* TEKS
------------------------
Jumat, 25 April 2025

Kebersamaan Dalam Suapan Di Kelas 7B




Karya: Gutamining Saida
Langit siang terasa teduh meski matahari tetap hangat menyorot atap-atap sekolah. Udara siang yang biasa menyurutkan semangat justru terasa berbeda di kelas 7B SMPN 3 Cepu. Hari ini adalah jadwal makan bergizi gratis yang akrab kami sebut dengan singkatan MBG. Suatu program yang tidak hanya menyentuh perut, tetapi juga rasa dan hati.

Jam terakhir pelajaran diisi dengan aroma makanan dan senyum-senyum riang dari para siswa. Beberapa petugas sudah menuju ruang Sasana Bakti untuk mengambil jatah MBG untuk satu kelas. Satu anak menenteng satu paket yang terdiri dari tujuh box tempat makan. Setelah sampai di kelas tali rafia dibuka dan dibagikan ke belakang. Kemudian yang sudah menerima ada sibuk mencari posisi nyaman untuk menikmati makan siang mereka.

Anak-anak laki-laki, seperti biasa, memilih duduk di bawah dibelakang bangku. Mereka berkumpul dalam barisan yang akrab, tertawa, dan sesekali saling ejek sambil membuka box nasi. Di sisi lain, para siswi perempuan lebih suka tetap di bangkunya masing-masing. Duduk anggun, tertib, dan tampak saling berbagi tanpa banyak suara. Dua suasana yang berbeda, namun sama indahnya untuk dilihat.

Tiba-tiba ada satu siswa lelaki yang menghampiri saya dengan wajah sedikit bingung. Ia lupa membawa sendok. “Bu, saya nggak bawa sendok. Boleh beli di kantin dulu?” ucapnya singkat.

Saya tersenyum dan mengangguk. Tak lama kemudian, ia kembali dengan satu sendok plastik kecil di tangannya. Saya penasaran, jadi saya tanya, “Harganya berapa?”

“Lima ratus rupiah, Bu. Satu,” jawabnya sambil tersenyum malu-malu.
------------------------
* INFORMASI YANG DIBERIKAN

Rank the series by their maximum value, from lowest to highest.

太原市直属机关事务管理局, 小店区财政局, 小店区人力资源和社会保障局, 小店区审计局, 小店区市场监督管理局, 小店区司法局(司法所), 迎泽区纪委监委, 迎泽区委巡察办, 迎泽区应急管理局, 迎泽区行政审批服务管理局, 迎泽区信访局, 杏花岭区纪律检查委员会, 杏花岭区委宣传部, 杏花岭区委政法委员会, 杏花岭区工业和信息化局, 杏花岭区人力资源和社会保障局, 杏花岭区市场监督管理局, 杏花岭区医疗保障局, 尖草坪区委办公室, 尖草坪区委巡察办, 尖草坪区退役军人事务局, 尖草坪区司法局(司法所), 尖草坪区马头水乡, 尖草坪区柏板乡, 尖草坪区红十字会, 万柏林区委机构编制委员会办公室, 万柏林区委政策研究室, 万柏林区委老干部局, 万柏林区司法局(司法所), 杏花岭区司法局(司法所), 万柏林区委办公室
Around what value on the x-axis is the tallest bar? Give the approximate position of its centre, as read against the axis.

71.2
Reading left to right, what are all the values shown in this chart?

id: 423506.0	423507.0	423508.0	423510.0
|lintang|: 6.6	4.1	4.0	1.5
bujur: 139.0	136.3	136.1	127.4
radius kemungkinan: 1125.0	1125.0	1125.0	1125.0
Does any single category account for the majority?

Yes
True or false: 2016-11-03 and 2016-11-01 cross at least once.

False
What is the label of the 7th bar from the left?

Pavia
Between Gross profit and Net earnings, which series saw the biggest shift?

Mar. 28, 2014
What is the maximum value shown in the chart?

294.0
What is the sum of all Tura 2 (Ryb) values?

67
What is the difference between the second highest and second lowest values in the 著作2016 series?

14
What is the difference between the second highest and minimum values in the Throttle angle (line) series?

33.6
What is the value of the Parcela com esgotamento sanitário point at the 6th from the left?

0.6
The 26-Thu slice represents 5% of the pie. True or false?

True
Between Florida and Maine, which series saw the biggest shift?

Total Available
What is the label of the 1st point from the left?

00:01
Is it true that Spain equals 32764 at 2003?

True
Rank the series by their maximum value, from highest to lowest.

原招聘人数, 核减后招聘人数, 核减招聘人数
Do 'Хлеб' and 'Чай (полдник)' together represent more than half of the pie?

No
------------------------
Tuliskan kelanjutan cerita tentang makan bergizi gratis di kelas 7B, dimulai setelah kalimat terakhirnya.

Tidak jauh dari situ, saya melihat beberapa siswa lain yang air minumnya sudah habis juga bergegas ke kantin membeli. Ada yang membawa botol kecil, ada juga yang memilih air gelasan. Tak ada keluhan, hanya wajah-wajah yang tampak siap kembali bergabung dalam suasana makan yang hangat.

Yang membuat saya terharu adalah pemandangan sederhana namun bermakna: kebersamaan dalam berbagi. Seorang siswa terlihat menyodorkan potongan tahu goreng ke temannya yang baru saja menggelengkan kepala saat melihat lauk. “Aku nggak suka tahu,” katanya. Tapi sebelum sempat merasa kecewa, temannya langsung menukarnya dengan lauk lain. “Ini, ambil punyaku. Aku malah nggak suka jeruknya.”

Saling berbagi tampak begitu alami. Sayur lodeh dengan wortel dan manisa dibagi-bagikan. Tidak ada yang merasa lebih, tidak pula ada yang merasa kurang. Semua terasa cukup. Penuh keikhlasan dan senyum saling mengerti.

Suara sendok menyentuh box  nasi, suara tawa kecil, dan percakapan ringan menghiasi ruang kelas yang biasanya penuh catatan pelajaran. Beberapa siswa berbincang sambil makan, menceritakan cerita lucu, hasil ulangan, atau rencana akhir pekan mereka. Suasana ini bukan hanya soal makan bersama, tapi tentang membangun kebersamaan. Tentang bagaimana mereka belajar saling menghargai dan saling berbagi dari hal sederhana.

Saya memandangi mereka satu per satu. Ada yang lahap menyendok nasi dan sayur ke mulutnya, ada yang tersenyum melihat temannya bercanda, ada pula yang sesekali menoleh ke saya, lalu kembali menunduk melanjutkan makan. Sebagai guru yang hanya menemani, saya merasa diberi hadiah istimewa siang ini yaitu  pemandangan yang menenangkan hati.

Di tengah kesibukan dunia yang makin individualistis, saya menyaksikan nilai gotong royong tumbuh di kelas ini. Mereka tidak diajarkan secara langsung untuk berbagi, tapi suasana itu hadir karena kebersamaan yang mereka rasakan dan bentuk bersama. Ada yang mungkin belum kenyang, tapi tetap berbagi. Ada yang sebenarnya tidak suka, tapi tidak membuang melainkan memberikan kepada yang suka.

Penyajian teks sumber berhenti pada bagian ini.